Amazon's Just Walk Out technology, which enables checkout-free shopping using computer vision and sensor fusion, has been deployed in Amazon Fresh stores and in some third-party locations like airports and sports venues. It works, but it's expensive infrastructure that only makes sense at high transaction volumes with predictable store layouts.

Self-checkout AI fraud detection is more widespread. Companies like Everseen monitor self-checkout cameras to detect missed scans and potential theft. Loss prevention AI is a genuine use case that many large grocery and mass merchandise retailers are running quietly.

AI-powered digital signage that adapts messaging to customer demographics is deployed in some large-format retailers. Alfi and Broadsign both have AI features in this space, but the application is still relatively niche.

Smart fitting rooms with AI-powered size recommendations and style suggestions have gotten press but minimal deployment at scale. The customer behavior change required is significant: shoppers aren't accustomed to fitting room technology, and most retailers haven't found a form factor that doesn't feel gimmicky.


Where the smart retailers are investing

The retailers making the most consistent returns from AI have two things in common. First, they're investing in the back-end tools, forecasting, pricing, inventory, before the consumer-facing features. Getting your inventory right generates direct financial returns. A better AI search experience is valuable, but not if you're recommending products you don't have in stock.

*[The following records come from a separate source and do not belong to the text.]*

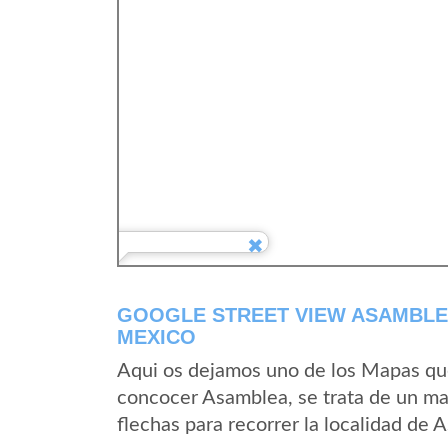
GOOGLE STREET VIEW ASAMBLEA
MEXICO
Aqui os dejamos uno de los Mapas que 
concocer Asamblea, se trata de un map
flechas para recorrer la localidad de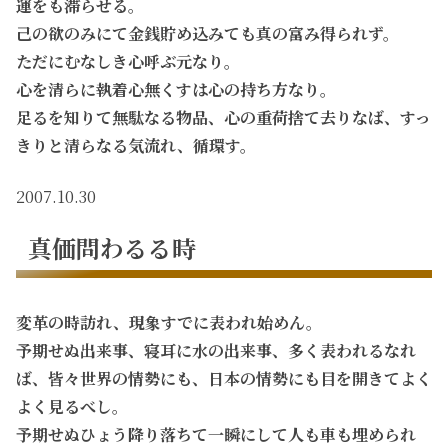
運をも滞らせる。
己の欲のみにて金銭貯め込みても真の富み得られず。
ただにむなしき心呼ぶ元なり。
心を清らに執着心無くすは心の持ち方なり。
足るを知りて無駄なる物品、心の重荷捨て去りなば、すっ
きりと清らなる気流れ、循環す。
2007.10.30
真価問わるる時
変革の時訪れ、現象すでに表われ始めん。
予期せぬ出来事、寝耳に水の出来事、多く表われるなれ
ば、皆々世界の情勢にも、日本の情勢にも目を開きてよく
よく見るべし。
予期せぬひょう降り落ちて一瞬にして人も車も埋められ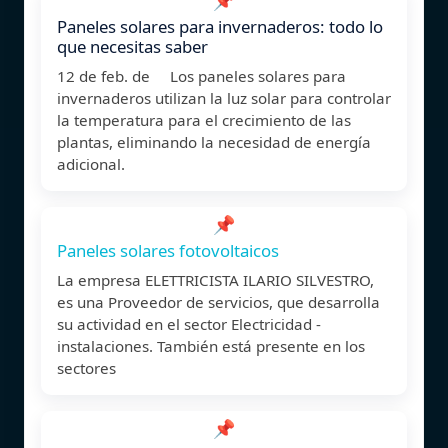
Paneles solares para invernaderos: todo lo
que necesitas saber
12 de feb. de Los paneles solares para
invernaderos utilizan la luz solar para controlar
la temperatura para el crecimiento de las
plantas, eliminando la necesidad de energía
adicional.
📌
Paneles solares fotovoltaicos
La empresa ELETTRICISTA ILARIO SILVESTRO,
es una Proveedor de servicios, que desarrolla
su actividad en el sector Electricidad -
instalaciones. También está presente en los
sectores
📌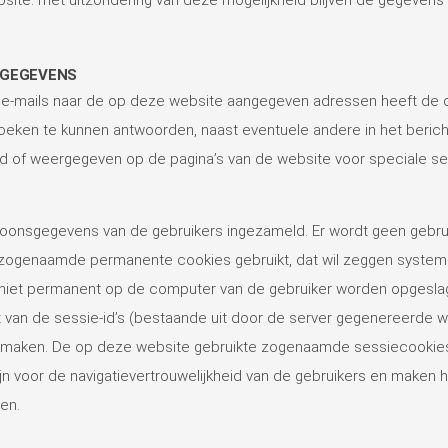
 GEGEVENS
 van e-mails naar de op deze website aangegeven adressen heeft de
zoeken te kunnen antwoorden, naast eventuele andere in het ber
ld of weergegeven op de pagina’s van de website voor speciale se
soonsgegevens van de gebruikers ingezameld. Er wordt geen gebru
r zogenaamde permanente cookies gebruikt, dat wil zeggen systeme
niet permanent op de computer van de gebruiker worden opgeslag
t van de sessie-id’s (bestaande uit door de server gegenereerde wil
 te maken. De op deze website gebruikte zogenaamde sessiecookies
ijn voor de navigatievertrouwelijkheid van de gebruikers en maken h
en.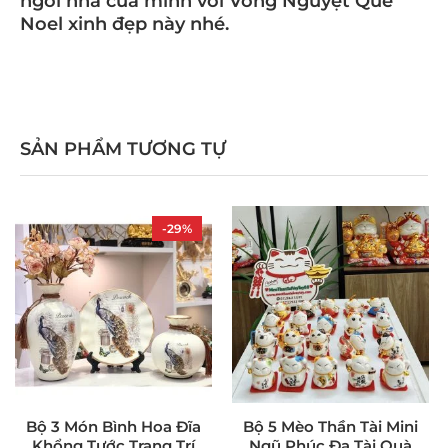
ngôi nhà của mình với Vòng Nguyệt Quế
Noel xinh đẹp này nhé.
SẢN PHẨM TƯƠNG TỰ
-29%
Bộ 3 Món Bình Hoa Đĩa
Bộ 5 Mèo Thần Tài Mini
Khổng Tước Trang Trí
Ngũ Phúc Đa Tài Quà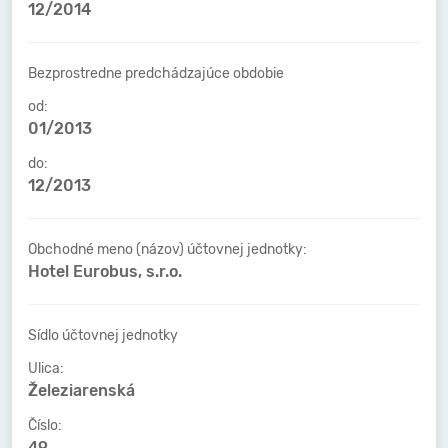
12/2014
Bezprostredne predchádzajúce obdobie
od:
01/2013
do:
12/2013
Obchodné meno (názov) účtovnej jednotky:
Hotel Eurobus, s.r.o.
Sídlo účtovnej jednotky
Ulica:
Železiarenská
Číslo:
49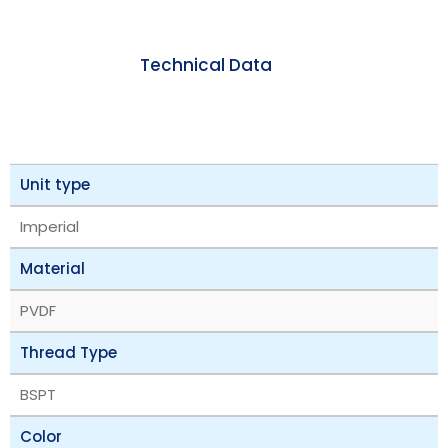
Technical Data
Unit type
Imperial
Material
PVDF
Thread Type
BSPT
Color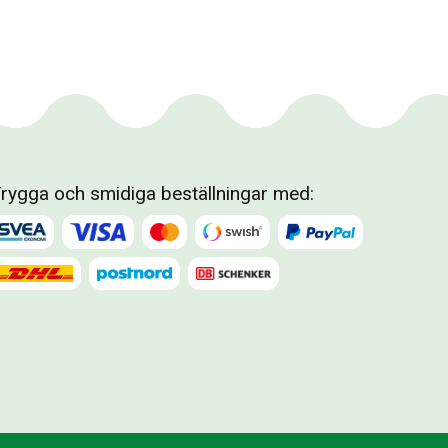
rygga och smidiga beställningar med: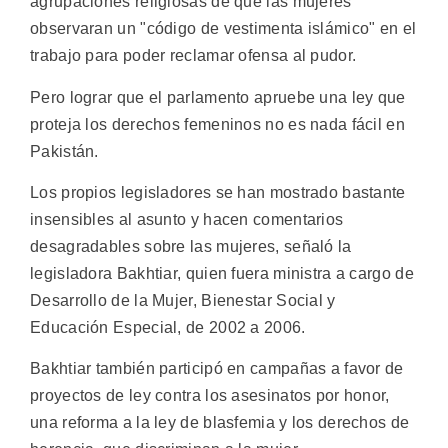
agrupaciones religiosas de que las mujeres
observaran un "código de vestimenta islámico" en el
trabajo para poder reclamar ofensa al pudor.
Pero lograr que el parlamento apruebe una ley que
proteja los derechos femeninos no es nada fácil en
Pakistán.
Los propios legisladores se han mostrado bastante
insensibles al asunto y hacen comentarios
desagradables sobre las mujeres, señaló la
legisladora Bakhtiar, quien fuera ministra a cargo de
Desarrollo de la Mujer, Bienestar Social y
Educación Especial, de 2002 a 2006.
Bakhtiar también participó en campañas a favor de
proyectos de ley contra los asesinatos por honor,
una reforma a la ley de blasfemia y los derechos de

Second, they're measuring. Retailers that do proper A/B testing of their AI recommendations and search changes actually know what's working. The ones deploying AI as a strategy statement without measurement are usually disappointed.

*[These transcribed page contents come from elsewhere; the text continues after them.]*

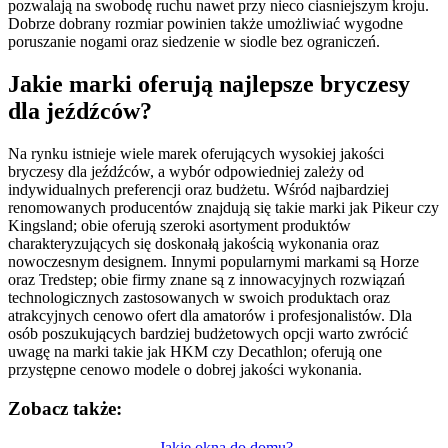
pozwalają na swobodę ruchu nawet przy nieco ciasniejszym kroju.
Dobrze dobrany rozmiar powinien także umożliwiać wygodne
poruszanie nogami oraz siedzenie w siodle bez ograniczeń.
Jakie marki oferują najlepsze bryczesy
dla jeźdźców?
Na rynku istnieje wiele marek oferujących wysokiej jakości
bryczesy dla jeźdźców, a wybór odpowiedniej zależy od
indywidualnych preferencji oraz budżetu. Wśród najbardziej
renomowanych producentów znajdują się takie marki jak Pikeur czy
Kingsland; obie oferują szeroki asortyment produktów
charakteryzujących się doskonałą jakością wykonania oraz
nowoczesnym designem. Innymi popularnymi markami są Horze
oraz Tredstep; obie firmy znane są z innowacyjnych rozwiązań
technologicznych zastosowanych w swoich produktach oraz
atrakcyjnych cenowo ofert dla amatorów i profesjonalistów. Dla
osób poszukujących bardziej budżetowych opcji warto zwrócić
uwagę na marki takie jak HKM czy Decathlon; oferują one
przystępne cenowo modele o dobrej jakości wykonania.
Zobacz także:
Jakie okna do domu?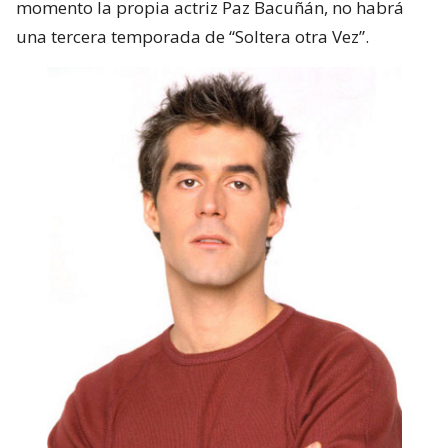
momento la propia actriz Paz Bacuñán, no habrá
una tercera temporada de “Soltera otra Vez”.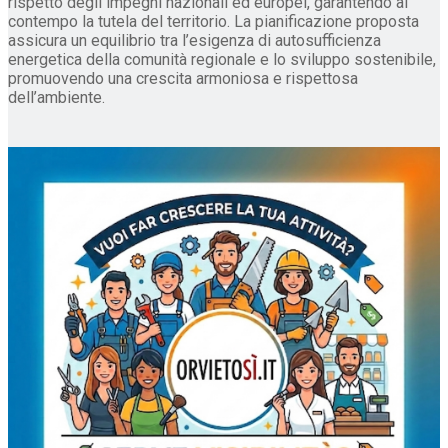
rispetto degli impegni nazionali ed europei, garantendo al
contempo la tutela del territorio. La pianificazione proposta
assicura un equilibrio tra l’esigenza di autosufficienza
energetica della comunità regionale e lo sviluppo sostenibile,
promuovendo una crescita armoniosa e rispettosa
dell’ambiente.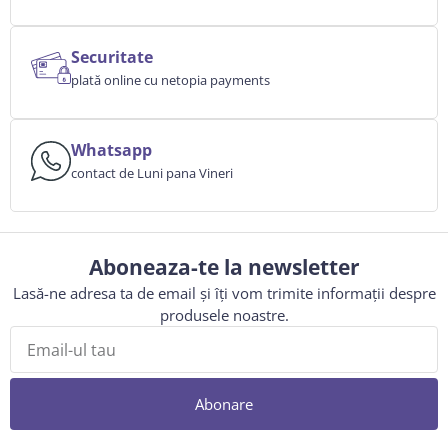
Securitate
plată online cu netopia payments
Whatsapp
contact de Luni pana Vineri
Aboneaza-te la newsletter
Lasă-ne adresa ta de email și îți vom trimite informații despre
produsele noastre.
Abonare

The entry price for serious AI capability in retail has dropped significantly. A mid-size DTC brand with $5M to $20M in revenue can access meaningful AI tooling for forecasting, search, and customer service in the $2,000 to $5,000 per month range. That's a real number, but it's a solvable investment when you're seeing 15 to 25 percent improvements in the metrics these tools address.

The retailers waiting for AI to mature further before investing are already one to two years behind the cohort that moved in 2024. The tools that were modern then are standard now, and the early adopters have compounding advantages in their operational data that inform better AI models over time.